Was ist der Unterschied zwischen einem Selbstjustiz- und Rachedrama im europäischen und einem Selbstjustiz- und Rachedrama im US-Kino? Im europäischen Kino wird der Held am Ende die völlige Absurdität und Ausweglosigkeit seines Vorhabens erkennen und einen moralisch korrekten Prozess der Läuterung durchlaufen, an dessen Ende er entweder für seine Hybris durch eine hypermoralische Nemesis existenziell bestraft wird oder vom Saulus zum Paulus wird und den Missetätern verzeiht. Im US-Kino wird der Held für seine Hybris nicht bestraft, er verlässt die Leinwand vielmehr mit zig Leichen im Keller und der Erkenntnis: Hilf dir selbst, dann hilft dir Gott.

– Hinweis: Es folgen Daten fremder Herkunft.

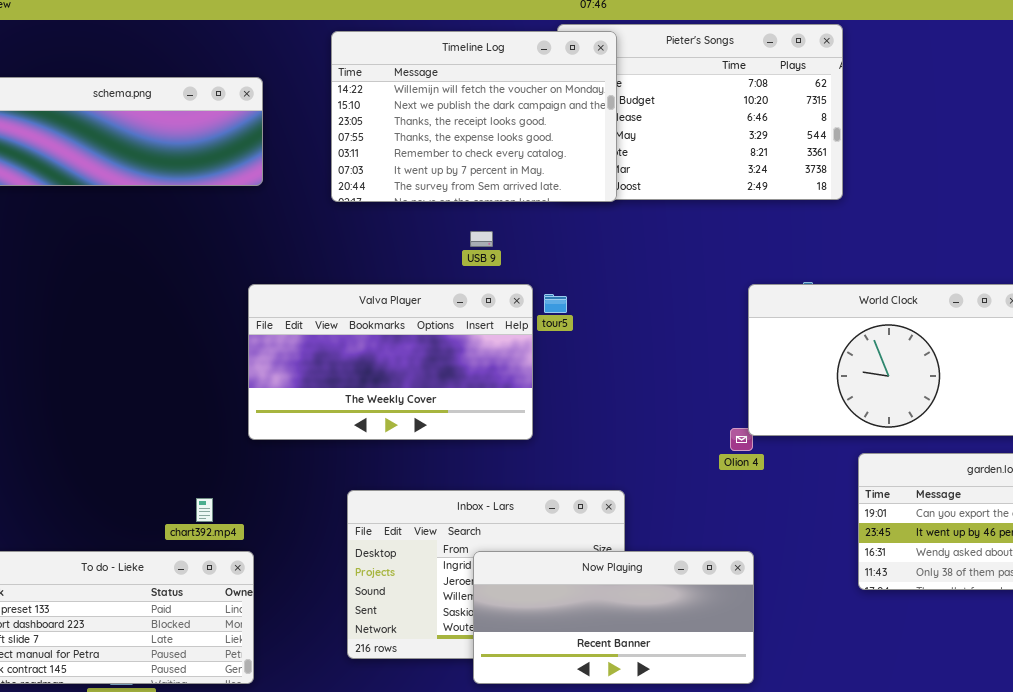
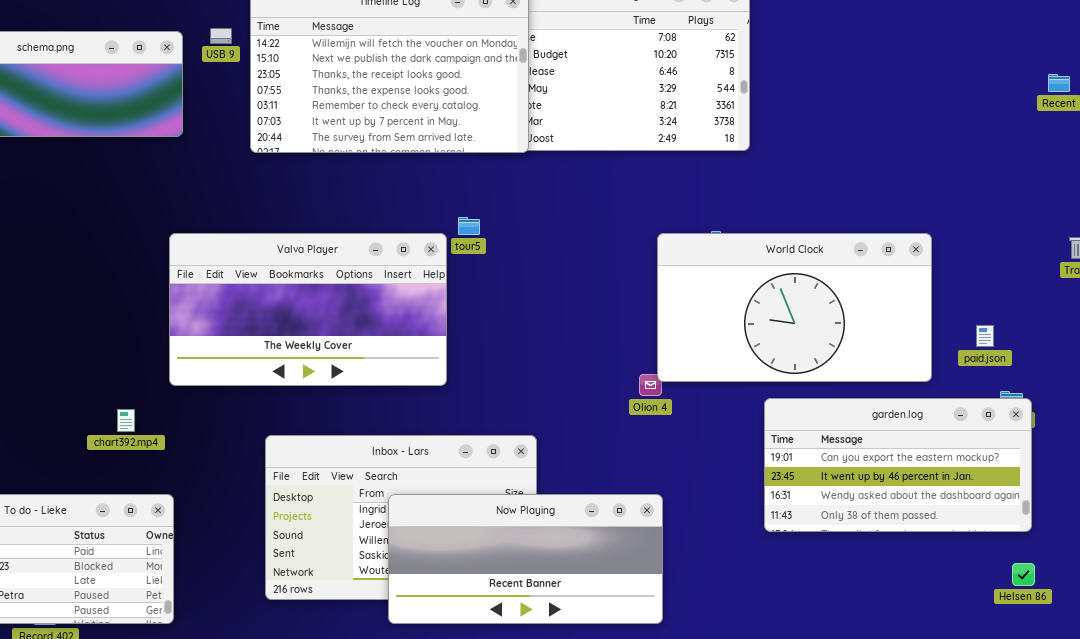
USB 9: [470,231,493,247] -> [210,28,232,44], moved
tour5: [544,294,567,313] -> [458,217,480,235], moved
chart392.mp4: [196,498,213,522] -> [117,409,135,432], moved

Damit ist die Handlung von »Death Wish«, dem Remake des im Original gleichnamigen und in deutscher Sprache unter dem Titel »Ein Mann sieht Rot« bekannt gewordenen Charles-Bronson-Klassikers von 1974, bereits hinlänglich wiedergegeben. Es beginnt wie so oft mit jedermanns schlimmstem Albtraum: Du arbeitest als Chirurg im Krankenhaus und eines Tages, als du nichts Böses ahnst, werden deine Frau und deine Tochter zu den Patienten, die dir in den OP geschoben werden. Beide sind (bzw. waren) strahlende Schönheiten, die dein Leben bisher in vollendeter Form glücklich gemacht habten, und dein Familienidyll ist jäh zerstört – von skrupellosen Bestien, die nichts anderes als den Tod verdienen. Die Ausgangslage ist Klischee und der Rest auch: Die Polizei kommt nicht recht voran, aber du kommst voran in deinen Überlegungen, wie es dennoch gelingen könnte, die Schufte zur Rechenschaft zu ziehen. Dabei helfen dir a) der Zufall und b) das amerikanische Waffenrecht.

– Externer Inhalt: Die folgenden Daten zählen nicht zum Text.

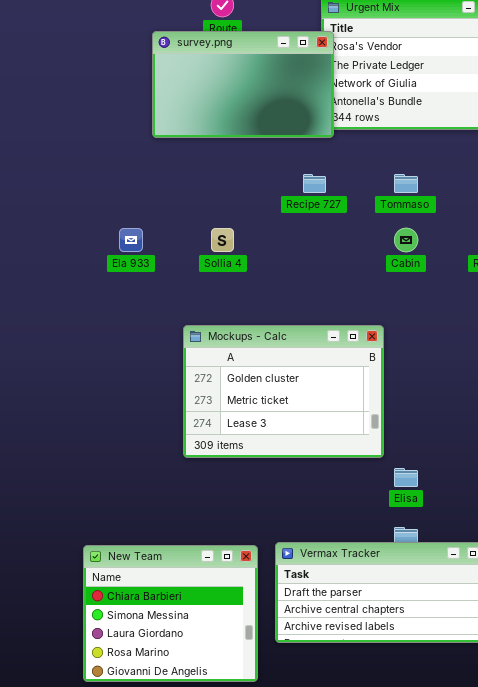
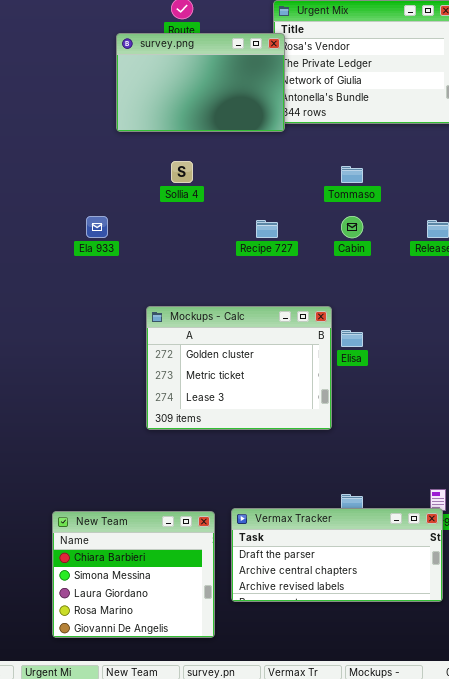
Recipe 727: [303,174,326,193] -> [256,220,278,238], moved
Sollia 4: [211,228,234,252] -> [171,161,193,183], moved
Elisa: [394,468,418,487] -> [341,330,363,347], moved

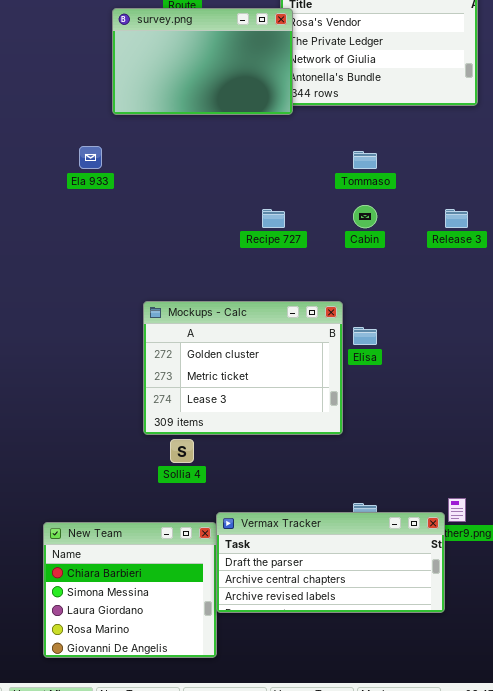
Sollia 4: [171,161,193,183] -> [170,439,194,463], moved
Ela 933: [86,216,108,238] -> [79,146,102,169], moved
Vermax Tracker: [231,508,443,602] -> [216,512,445,613], moved

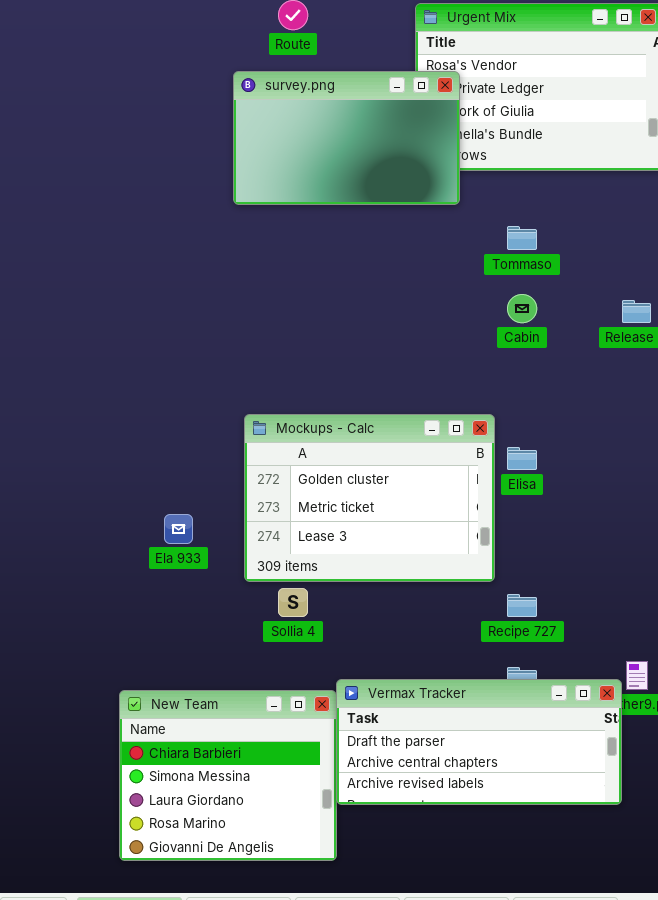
survey.png: [112,8,293,115] -> [233,71,460,205], moved
Ela 933: [79,146,102,169] -> [164,514,193,544], moved
Recipe 727: [262,209,285,228] -> [507,594,537,617], moved

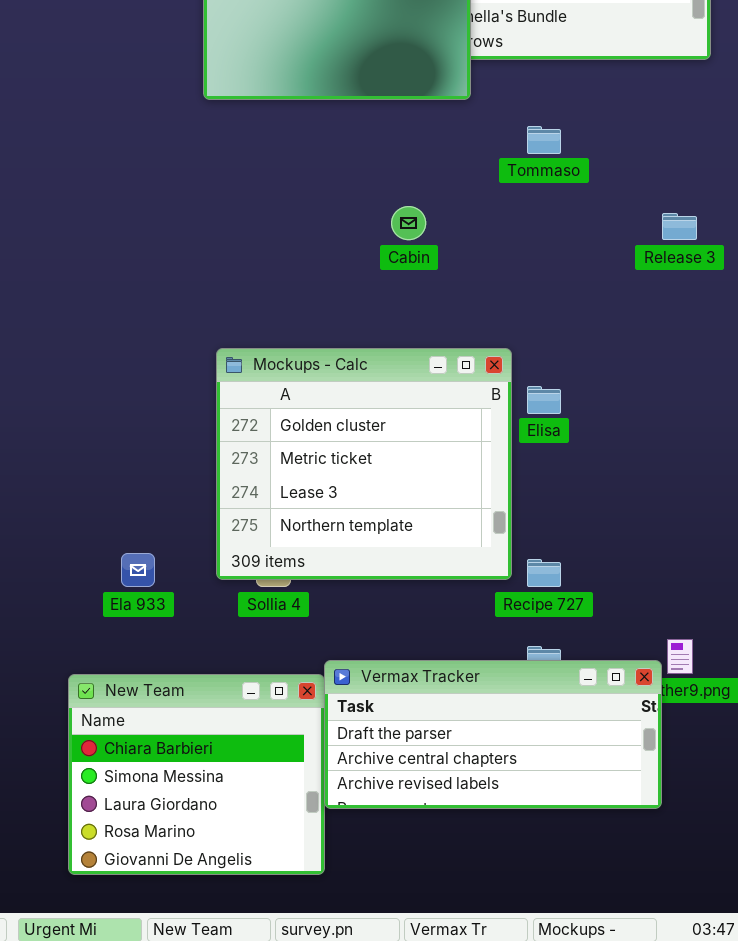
Cabin: [507,294,537,323] -> [391,206,426,240], moved
Mockups - Calc: [244,414,495,582] -> [216,348,512,580], resized
Ela 933: [164,514,193,544] -> [121,553,155,587], moved

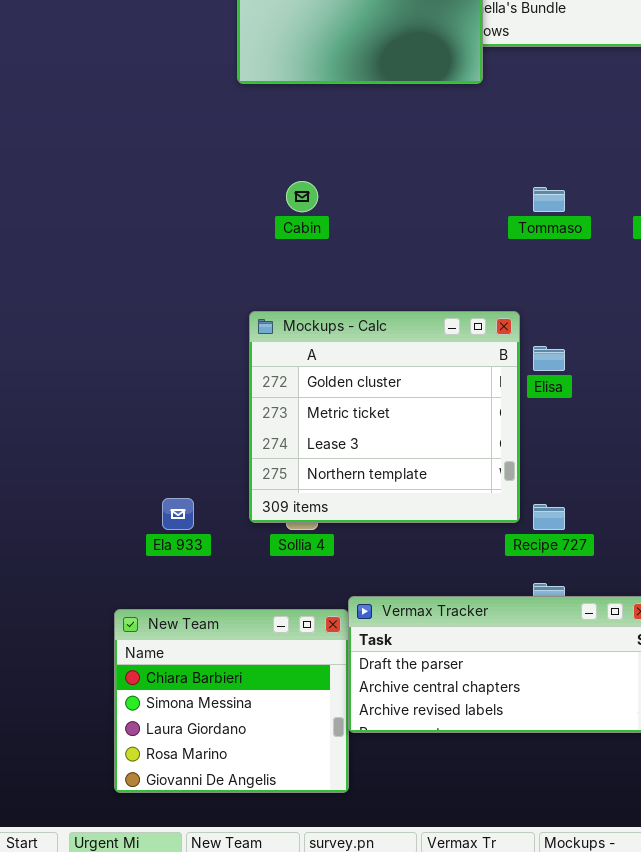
Tommaso: [527,126,561,154] -> [533,187,565,212], moved
Cabin: [391,206,426,240] -> [286,181,318,212], moved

Die filmstarts-Redaktion hat es treffend angemerkt: Es gibt einen Subtext zu diesem Film: Es ist die Frage nach dem Sinn oder Unsinn von legalem Waffenbesitz. An verschiedenen Stellen wird auf das amerikanische Selbstverständnis, sich weitgehend problemlos mit Waffen auszurüsten, Bezug genommen. Nur gibt es darauf eben keine Antwort, die mit der europäischen Prägung kompatibel wäre, da es nun einmal keine deutschen, französischen oder schwedischen Cowboys gibt, sondern höchstens hier und da ein paar hart gekochter Weicheier. Zu denen möchte Bruce Willis freilich nicht gehören. Der Film weiß aber natürlich um die Sensibilität des Themas und versucht sich in Selbstironie und augenzwinkerndem Humor. In diese Kategorie fallen die Ausflüge des Krankenhausarztes in ein Waffengeschäft. Er zeigt aber auch, dass das Unglück, das den von Bruce Willis verkörperten Mediziner trifft, vielleicht auch damit zusammenhängen könnte, dass Waffen in den USA kaum schwerer zu erwerben sind als Schraubendreher. Aber – das reicht »Death Wish« als Moral - es is' ja nu' mal, wie's ist.
Und mal ehrlich: Wer Tarantino als Propheten des modernen Kinos feiert, kann sich hier nicht in den Schmollwinkel stellen und zetern: Böses, gewaltverherrlichendes US-Kino! Die Wahrheit ist: »Death Wish« ist nicht weniger spannend und kurzweilig als »Taken«, er ist lediglich eine Spur realistischer. Denn anders als Liam Neeson in seinem Pariser Rachefeldzug zeigt Bruce Willis als gelernter Facharzt und ungelernter Rächer in seinem Kampf gegen das Böse mehrfach Schwächen. Das blutige Finale zielt ein wenig zu sehr auf den drastischen Effekt ab ("Final Destination" 1-5 lässt grüßen), das gehört zu den Schwächen von »Death Wish«. Dennoch muss kein Mensch, der in diesen Film geht, Angst vor Langeweile haben. Es handelt sich um einen Genrefilm und es ist wie bei allen Filmen des Genres: Man bekommt, was man verdient. Und das ist auch gut so.
P.S.: »Ein Mann sieht Rot« wäre auch für das Remake ein schönerer Titel gewesen.